--- Data extracts Enclosed Below ---

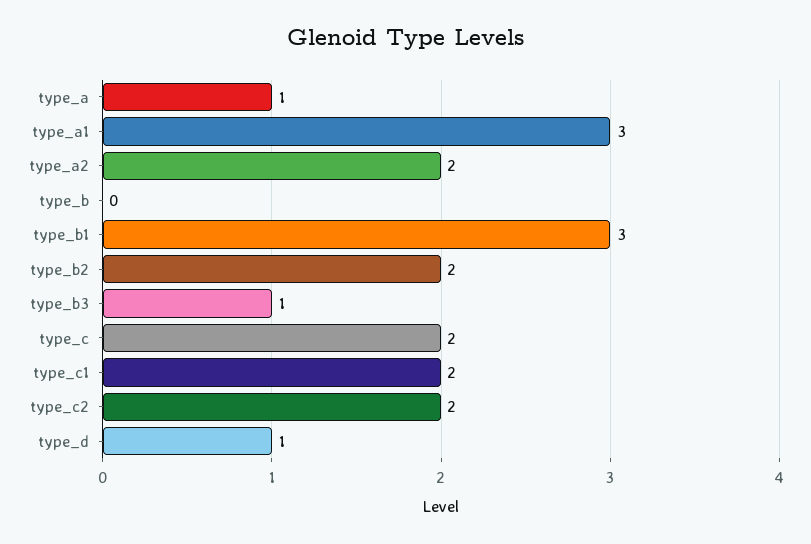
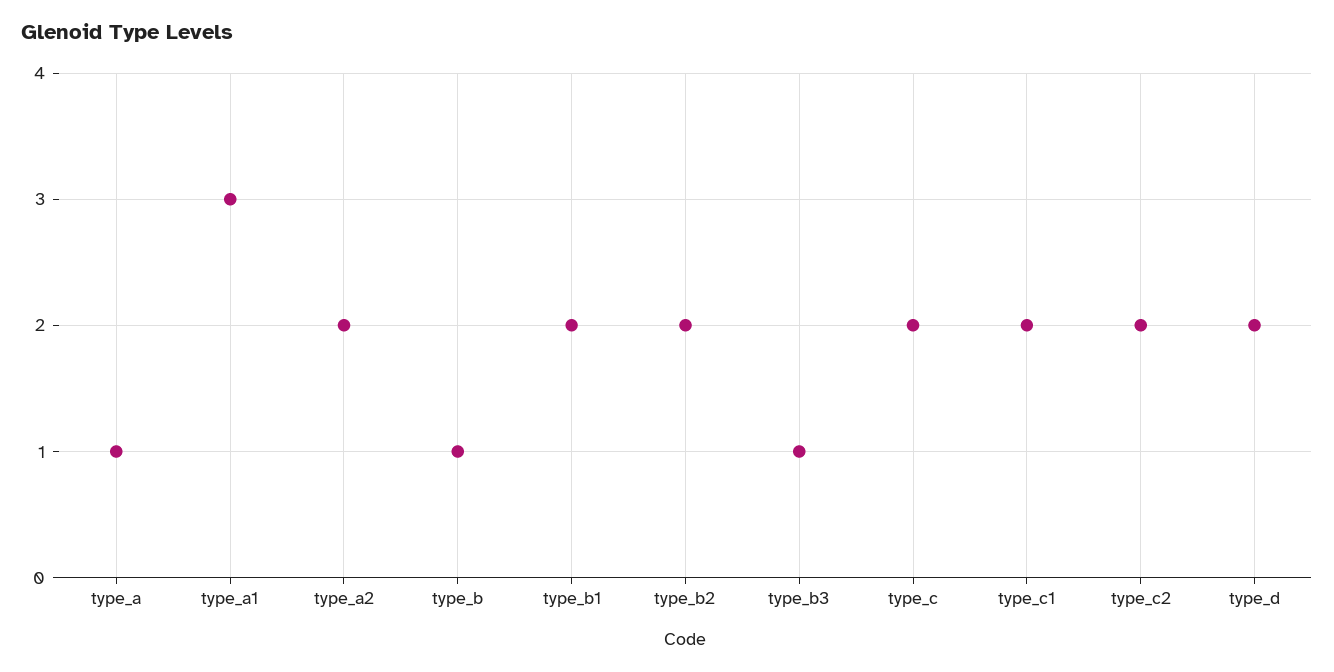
type_b: 0 -> 1
type_b1: 3 -> 2
type_d: 1 -> 2

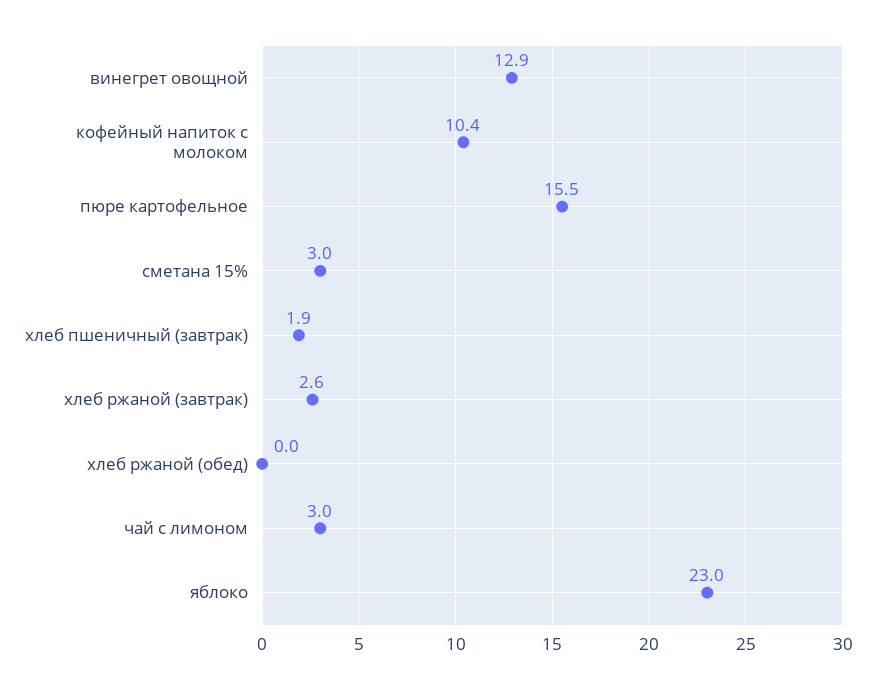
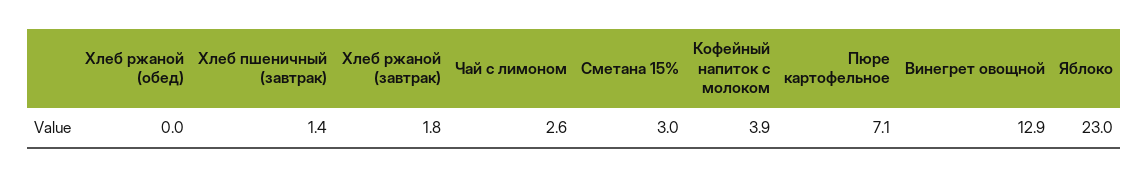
кофейный напиток с молоком: 10.4 -> 3.9
пюре картофельное: 15.5 -> 7.1
хлеб пшеничный (завтрак): 1.9 -> 1.4
хлеб ржаной (завтрак): 2.6 -> 1.8
чай с лимоном: 3 -> 2.6

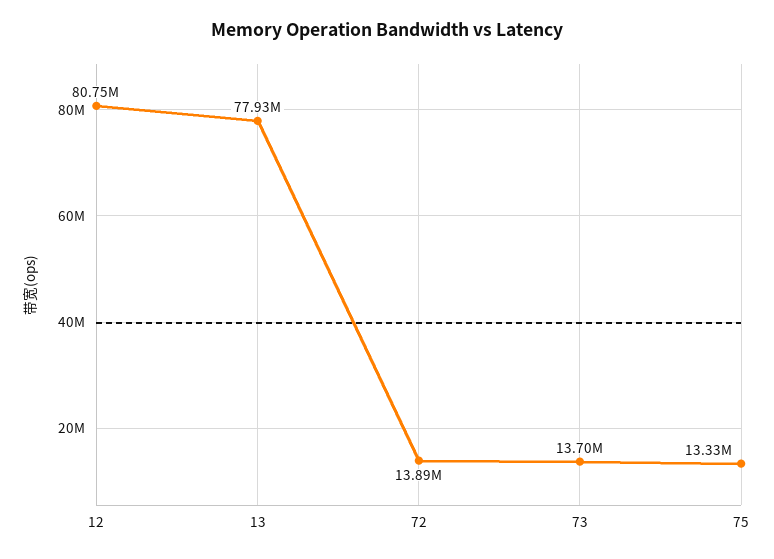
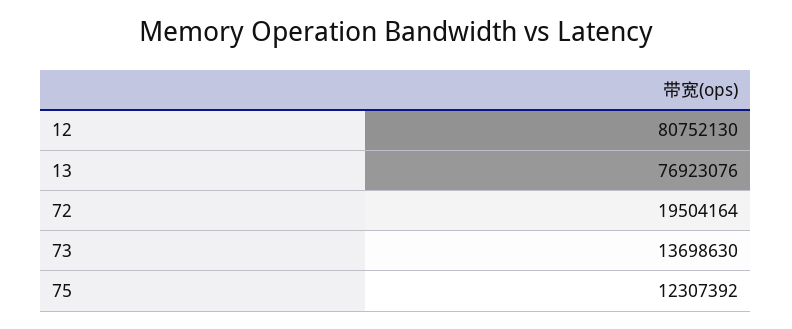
13: 77930000 -> 76923076
72: 13890000 -> 19504164
75: 13330000 -> 12307392

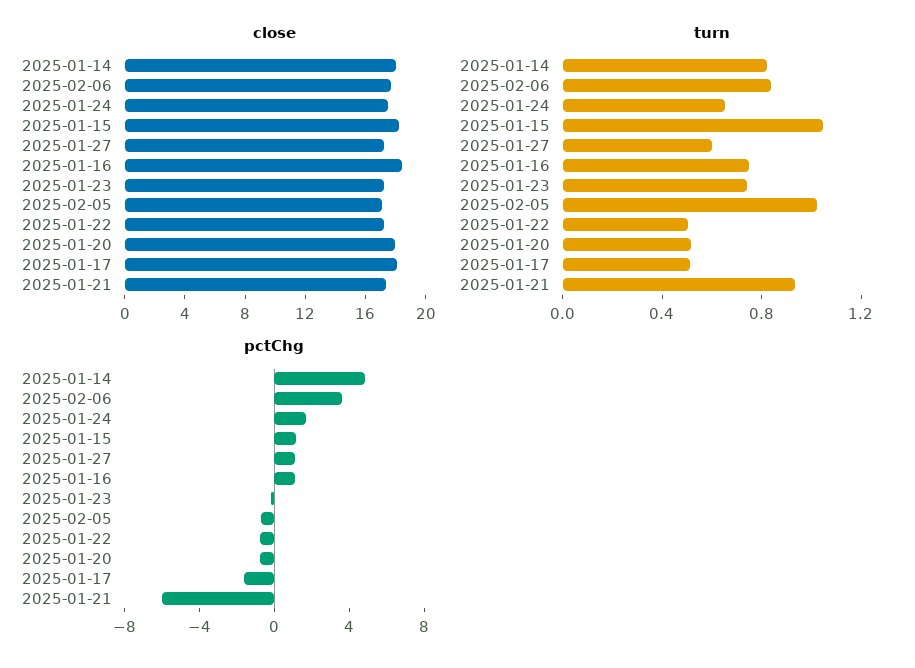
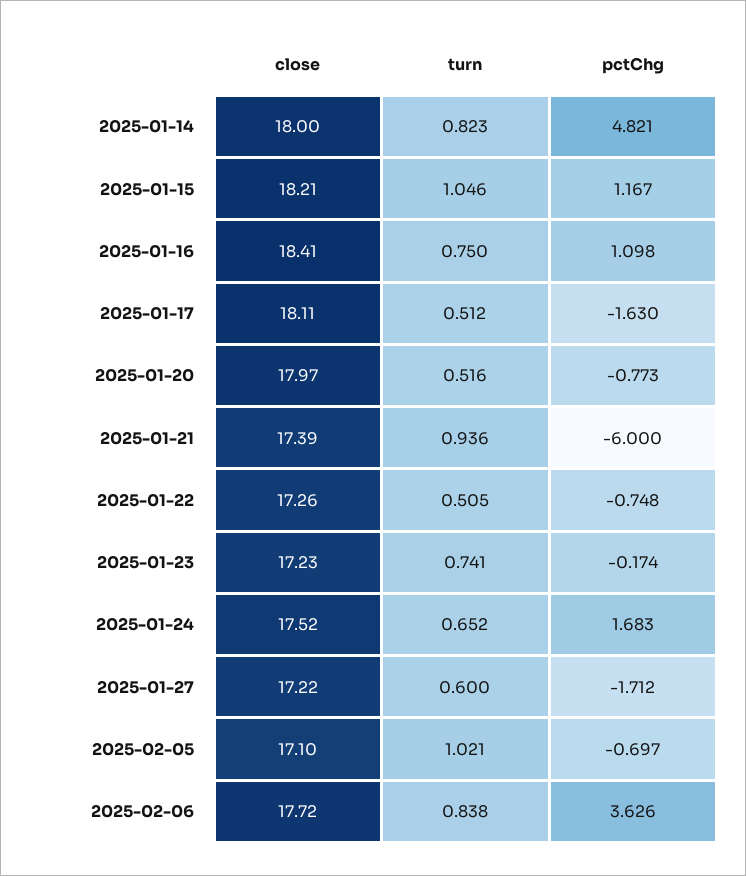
pctChg, 2025-01-27: 1 -> -1.712

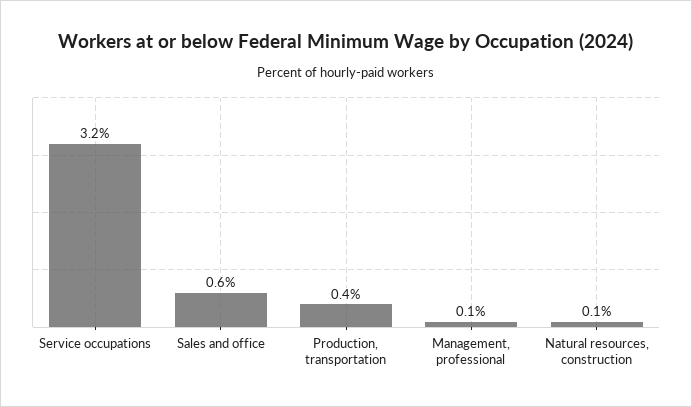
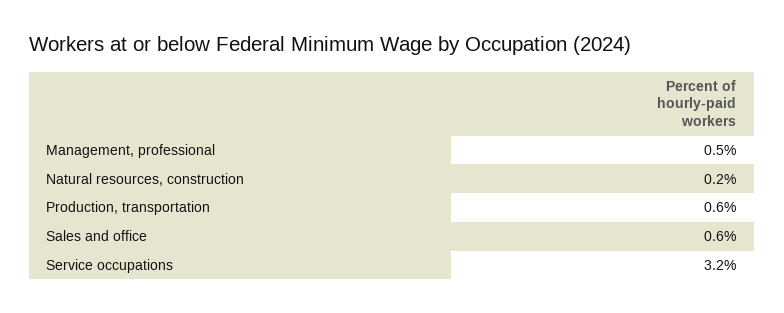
Production, transportation: 0.4 -> 0.6
Management, professional: 0.1 -> 0.5
Natural resources, construction: 0.1 -> 0.2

--- End of Enclosed Data extracts ---

What this task involves » The task calls for all lines in the entries that hold "завтрак".

Written answer »
хлеб пшеничный (завтрак): 1.9 -> 1.4
хлеб ржаной (завтрак): 2.6 -> 1.8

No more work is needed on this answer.